WHAT TO WORK ON:
a – Summarize the forum thread in two sentences.
b – Reproduce word for word the part of the forum thread starting at "## smoke665 (Sep" and ending at "lot of contrast.".
=== PROVIDED TEXT ===
# A couple from fest



## wannabe photographer (Sep 24, 2018)




----------



## Jeff15 (Sep 24, 2018)

I like these.......


----------



## Dean_Gretsch (Sep 24, 2018)

Nice framing on number 2.


----------



## zombiesniper (Sep 24, 2018)

Very nice.


----------



## Braineack (Sep 24, 2018)

the perspective on the first two are great.   but not a huge fan of your processing throughout.


----------



## wannabe photographer (Sep 24, 2018)

Braineack said:


> the perspective on the first two are great.   but not a huge fan of your processing throughout.
> 
> what don't you like,it's too much,too contrast?


----------



## smoke665 (Sep 24, 2018)

Nice set overall, but number 2 and 4 stand out for me. IMO processing is a bit like toppings on a sundae, it's matter of personal taste.


----------



## Braineack (Sep 24, 2018)

No, in #1 I don't like the obvious haloing around the riders in the sky.

In #1-3, especially 3, there's too much gray.  1-2 look like the mids are too dark, and 3 there's and not a lot of contrast.

in #4, it's just too overdone.  looks like you cranked the sharpness up to 11.












I'd have personally done it more like that above.


----------



## wannabe photographer (Sep 24, 2018)

I really don't now how did i get that halo effect,is this N04 better


----------



## zulu42 (Sep 24, 2018)

Great shots! #2 my favorite - outstanding. I liked the shot to begin with and I also like the braineack edit.


----------



## Braineack (Sep 24, 2018)

yeah, i like that edit better and the removal of the messy background.

I still think #1 is fantastic...


----------



## dxqcanada (Sep 24, 2018)

#2 is what "Street" photography is about.


----------



## Derrel (Sep 24, 2018)

Jeff15 said:


> I like these.......



Yeah, I do too,mostly.


----------



## Jeff G (Sep 25, 2018)

I like this set quite a bit, great detail in #1.  You've made it look like a fun event.


----------



## wannabe photographer (Sep 26, 2018)

Thank you all


----------



## zulu42 (Oct 1, 2018)

#2 nominated photo of the month


----------
=== DATASET ENTRIES ===
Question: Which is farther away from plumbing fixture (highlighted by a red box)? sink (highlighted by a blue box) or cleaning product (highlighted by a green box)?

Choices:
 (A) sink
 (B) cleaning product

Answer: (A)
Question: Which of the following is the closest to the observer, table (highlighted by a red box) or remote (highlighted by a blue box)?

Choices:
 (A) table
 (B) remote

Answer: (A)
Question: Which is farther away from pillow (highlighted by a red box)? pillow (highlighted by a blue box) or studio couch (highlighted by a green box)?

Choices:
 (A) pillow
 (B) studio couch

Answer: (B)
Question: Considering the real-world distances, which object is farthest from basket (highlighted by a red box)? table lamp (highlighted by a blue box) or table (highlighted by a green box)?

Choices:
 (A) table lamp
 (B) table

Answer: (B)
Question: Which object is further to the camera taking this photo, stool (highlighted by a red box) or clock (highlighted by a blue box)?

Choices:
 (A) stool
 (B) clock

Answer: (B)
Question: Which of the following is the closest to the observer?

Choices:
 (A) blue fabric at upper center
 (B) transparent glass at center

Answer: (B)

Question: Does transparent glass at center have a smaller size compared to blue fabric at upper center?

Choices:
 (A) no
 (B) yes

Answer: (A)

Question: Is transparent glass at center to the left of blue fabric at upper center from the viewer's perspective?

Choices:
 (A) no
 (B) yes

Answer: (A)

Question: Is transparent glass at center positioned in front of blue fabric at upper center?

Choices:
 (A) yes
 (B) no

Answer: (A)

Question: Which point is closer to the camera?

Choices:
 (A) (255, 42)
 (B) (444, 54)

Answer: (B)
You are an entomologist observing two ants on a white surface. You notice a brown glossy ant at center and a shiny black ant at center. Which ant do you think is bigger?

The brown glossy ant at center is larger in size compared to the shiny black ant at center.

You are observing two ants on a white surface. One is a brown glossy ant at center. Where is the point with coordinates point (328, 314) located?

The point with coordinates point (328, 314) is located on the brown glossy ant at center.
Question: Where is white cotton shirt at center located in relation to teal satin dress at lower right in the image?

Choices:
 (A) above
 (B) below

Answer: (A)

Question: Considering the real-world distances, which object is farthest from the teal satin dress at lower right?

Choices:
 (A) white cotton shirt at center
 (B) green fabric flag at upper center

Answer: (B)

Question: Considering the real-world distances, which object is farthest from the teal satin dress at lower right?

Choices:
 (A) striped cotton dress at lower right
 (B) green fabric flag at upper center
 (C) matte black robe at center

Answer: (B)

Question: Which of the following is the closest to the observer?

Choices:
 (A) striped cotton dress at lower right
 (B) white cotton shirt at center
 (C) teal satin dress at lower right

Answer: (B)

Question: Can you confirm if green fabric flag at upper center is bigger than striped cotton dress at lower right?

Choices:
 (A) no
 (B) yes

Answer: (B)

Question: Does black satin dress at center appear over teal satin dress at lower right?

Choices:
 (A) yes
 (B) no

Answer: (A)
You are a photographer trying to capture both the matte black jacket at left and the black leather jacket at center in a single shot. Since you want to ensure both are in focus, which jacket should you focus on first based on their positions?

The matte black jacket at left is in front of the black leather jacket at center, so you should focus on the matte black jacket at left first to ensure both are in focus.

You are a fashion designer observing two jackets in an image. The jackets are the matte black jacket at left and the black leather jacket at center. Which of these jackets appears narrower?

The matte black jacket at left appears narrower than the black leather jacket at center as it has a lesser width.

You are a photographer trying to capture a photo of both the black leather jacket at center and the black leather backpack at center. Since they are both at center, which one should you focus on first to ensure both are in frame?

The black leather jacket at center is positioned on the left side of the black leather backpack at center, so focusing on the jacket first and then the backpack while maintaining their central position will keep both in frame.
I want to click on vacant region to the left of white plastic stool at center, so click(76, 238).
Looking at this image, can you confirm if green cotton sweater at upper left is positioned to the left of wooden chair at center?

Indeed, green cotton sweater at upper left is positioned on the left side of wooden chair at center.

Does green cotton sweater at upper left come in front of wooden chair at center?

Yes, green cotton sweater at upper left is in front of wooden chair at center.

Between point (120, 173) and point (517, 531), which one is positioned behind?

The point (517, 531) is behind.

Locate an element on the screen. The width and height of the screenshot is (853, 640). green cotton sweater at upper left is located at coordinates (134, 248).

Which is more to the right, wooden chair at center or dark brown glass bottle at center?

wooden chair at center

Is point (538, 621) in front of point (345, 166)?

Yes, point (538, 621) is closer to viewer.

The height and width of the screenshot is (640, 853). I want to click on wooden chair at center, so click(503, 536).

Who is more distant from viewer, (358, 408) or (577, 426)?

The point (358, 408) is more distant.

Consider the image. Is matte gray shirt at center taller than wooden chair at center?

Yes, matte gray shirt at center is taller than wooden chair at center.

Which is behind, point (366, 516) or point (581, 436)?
===
EXERCISE RESULTS:
a – Forum members responded to a set of shots from a fest with broad praise, and several singled out #2, which was later nominated photo of the month. Braineack liked the perspective on the first two but not the processing, pointing to haloing around the riders in #1, too much gray in #1-3, and overdone sharpness in #4.

b –
## smoke665 (Sep 24, 2018)

Nice set overall, but number 2 and 4 stand out for me. IMO processing is a bit like toppings on a sundae, it's matter of personal taste.


----------



## Braineack (Sep 24, 2018)

No, in #1 I don't like the obvious haloing around the riders in the sky.

In #1-3, especially 3, there's too much gray.  1-2 look like the mids are too dark, and 3 there's and not a lot of contrast.